BANGLADESH and Burma are not renowned for gunboat diplomacy but a bizarre naval stand-off over a potentially rich oil and gas deposit in the Bay of Bengal has soured relations between the impoverished Asian neighbours.
The confrontation, which took place last week, has sparked a flurry of diplomatic exchanges to prevent the dispute escalating.
The foreign affairs ministers of Bangladesh and Burma held urgent talks on the sidelines of a regional summit in the Indian capital, New Delhi, on Wednesday to help calm tensions. The discussion was described as "cordial' but talks have so far been inconclusive.
Meanwhile, there are reports that troops on both sides of the 320-kilometre Bangladesh-Burma border have been put on high alert.
The trouble started when Rangoon dispatched two naval ships to escort oil exploration vessels owned by the South Korean company Daewoo to an area about 50 kilometres south of Bangladesh's Saint Martin Island. Both countries claim the waters as their own.
When the Bangladesh Navy detected the Burmese ships it sent a patrol into the area. No shots were fired but the vessels from the two countries' navies watched one another warily.
Rangoon initially summoned the Bangladesh ambassador to protest and refused to withdraw the exploration equipment. Dhaka then turned to China, which has close links to the military junta in Burma, to help resolve the row. Both countries eventually withdrew their military vessels when Rangoon said it would "pause" exploration in the area. Bangladesh then sent its top foreign affairs official to Burma to discuss the problem.

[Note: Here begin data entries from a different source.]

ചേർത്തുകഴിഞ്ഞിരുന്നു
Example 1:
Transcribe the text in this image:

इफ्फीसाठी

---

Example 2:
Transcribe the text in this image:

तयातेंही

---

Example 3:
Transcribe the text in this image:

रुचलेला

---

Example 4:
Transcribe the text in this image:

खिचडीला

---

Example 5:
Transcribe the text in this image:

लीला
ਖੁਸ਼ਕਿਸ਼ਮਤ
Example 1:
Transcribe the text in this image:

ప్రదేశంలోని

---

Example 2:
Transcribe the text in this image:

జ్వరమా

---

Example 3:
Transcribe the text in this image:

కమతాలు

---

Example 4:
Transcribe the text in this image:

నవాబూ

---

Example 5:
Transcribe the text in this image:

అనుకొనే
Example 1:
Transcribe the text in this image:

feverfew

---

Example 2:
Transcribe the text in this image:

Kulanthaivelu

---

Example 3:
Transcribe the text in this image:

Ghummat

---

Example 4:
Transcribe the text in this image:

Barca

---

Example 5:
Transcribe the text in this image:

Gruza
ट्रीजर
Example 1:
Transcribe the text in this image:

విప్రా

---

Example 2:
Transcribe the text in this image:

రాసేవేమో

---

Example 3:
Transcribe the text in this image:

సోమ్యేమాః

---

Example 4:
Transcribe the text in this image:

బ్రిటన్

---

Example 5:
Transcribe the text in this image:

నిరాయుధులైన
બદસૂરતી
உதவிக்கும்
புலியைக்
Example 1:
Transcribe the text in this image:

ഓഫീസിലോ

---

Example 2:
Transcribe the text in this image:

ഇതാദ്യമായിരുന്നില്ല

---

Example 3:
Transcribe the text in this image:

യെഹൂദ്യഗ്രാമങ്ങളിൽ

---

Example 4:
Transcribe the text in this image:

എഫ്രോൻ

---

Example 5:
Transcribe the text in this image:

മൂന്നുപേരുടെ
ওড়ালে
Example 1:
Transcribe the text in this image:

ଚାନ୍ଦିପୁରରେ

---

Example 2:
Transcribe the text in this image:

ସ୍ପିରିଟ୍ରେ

Several international maritime boundaries in the Bay of Bengal are contested because of its curved shape. Bangladesh and Burma both insist on different methods to draw their sea boundary and a formal demarcation has never been settled.

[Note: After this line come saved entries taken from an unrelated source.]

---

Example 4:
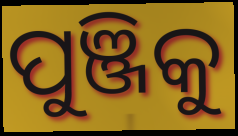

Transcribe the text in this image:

ପୁଞ୍ଜିକୁ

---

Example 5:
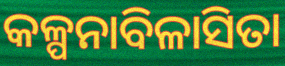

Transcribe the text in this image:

କଳ୍ପନାବିଳାସିତା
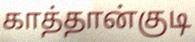
காத்தான்குடி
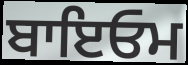
ਬਾਇਓਮ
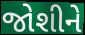
જોશીને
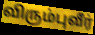
விரும்புவீர்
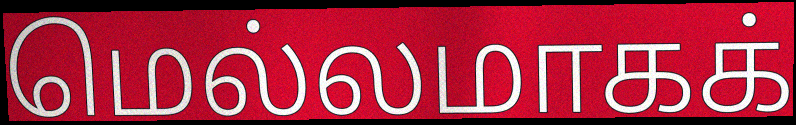
மெல்லமாகக்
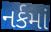
નર્કમાં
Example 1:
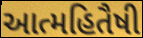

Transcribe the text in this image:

આત્મહિતૈષી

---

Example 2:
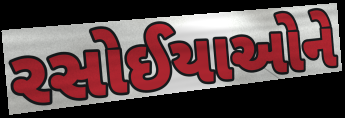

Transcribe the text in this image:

રસોઈયાઓને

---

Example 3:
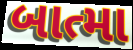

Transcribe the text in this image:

બાત્મા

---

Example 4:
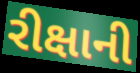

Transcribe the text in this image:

રીક્ષાની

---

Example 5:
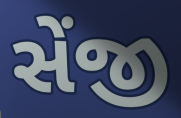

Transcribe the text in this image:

સેંજી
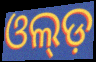
ଓଲ୍ଡ଼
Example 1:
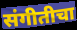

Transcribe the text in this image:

संगीतीचा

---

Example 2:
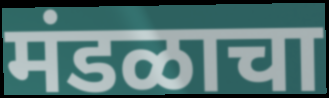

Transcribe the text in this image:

मंडळाचा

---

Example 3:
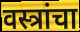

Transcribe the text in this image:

वस्त्रांचा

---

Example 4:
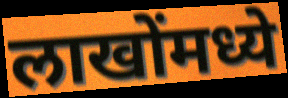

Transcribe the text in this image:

लाखोंमध्ये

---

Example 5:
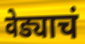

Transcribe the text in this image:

वेड्याचं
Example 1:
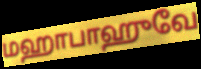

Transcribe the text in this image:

மஹாபாஹுவே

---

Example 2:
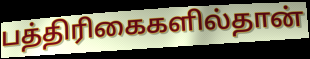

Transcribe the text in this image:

பத்திரிகைகளில்தான்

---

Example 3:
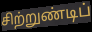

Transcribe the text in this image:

சிற்றுண்டிப்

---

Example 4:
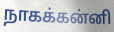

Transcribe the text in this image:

நாகக்கன்னி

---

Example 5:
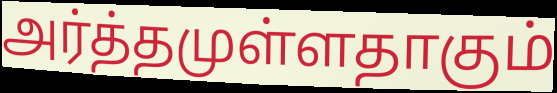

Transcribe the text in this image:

அர்த்தமுள்ளதாகும்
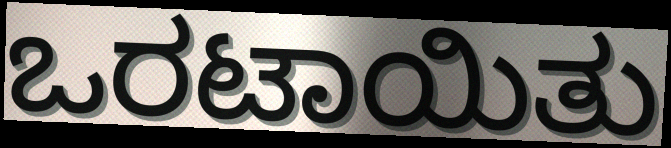
ಒರಟಾಯಿತು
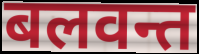
बलवन्त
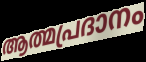
ആത്മപ്രദാനം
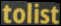
tolist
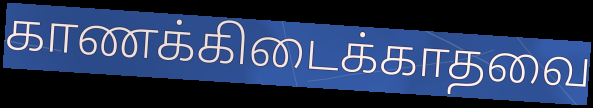
காணக்கிடைக்காதவை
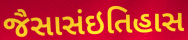
જૈસાસંઇતિહાસ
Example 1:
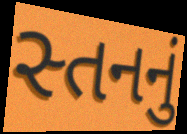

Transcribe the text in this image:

સ્તનનું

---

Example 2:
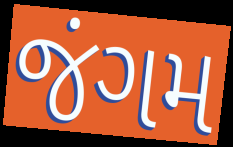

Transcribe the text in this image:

The scramble for energy resources has highlighted this problem. Experts think the Bay of Bengal is rich in oil and gas so Bangladesh and Burma - two of Asia's poorest countries - are desperate to gain as much of this potential resource as they can.
Burma exported nearly $US3 billion ($4.6 billion) worth of gas last year, much of it to China, and this revenue has helped insulate the junta from the effects of international sanctions.
The dispute has also focused attention on competition between India and China for influence in the Bay of Bengal.
Bangladesh's decision to seek Chinese help to resolve the dispute emphasised Beijing's clout with the Burmese Government as well as its growing presence in the region. China is also Bangladesh's biggest trading partner.
Jabin Jacob, a research fellow at Delhi's Institute of Peace and Conflict Studies said India's "sphere of influence" in the Bay of Bengal region is being challenged by China. However, the dispute might also highlight Chinese limitations, he said.
"This might end up playing into India's hands because it will be very difficult for the Chinese to find a solution. There's not that much China can do about it."
Dr Jacob said the preference of both China and India to maintain stability in the region meant the conflict was likely to be contained.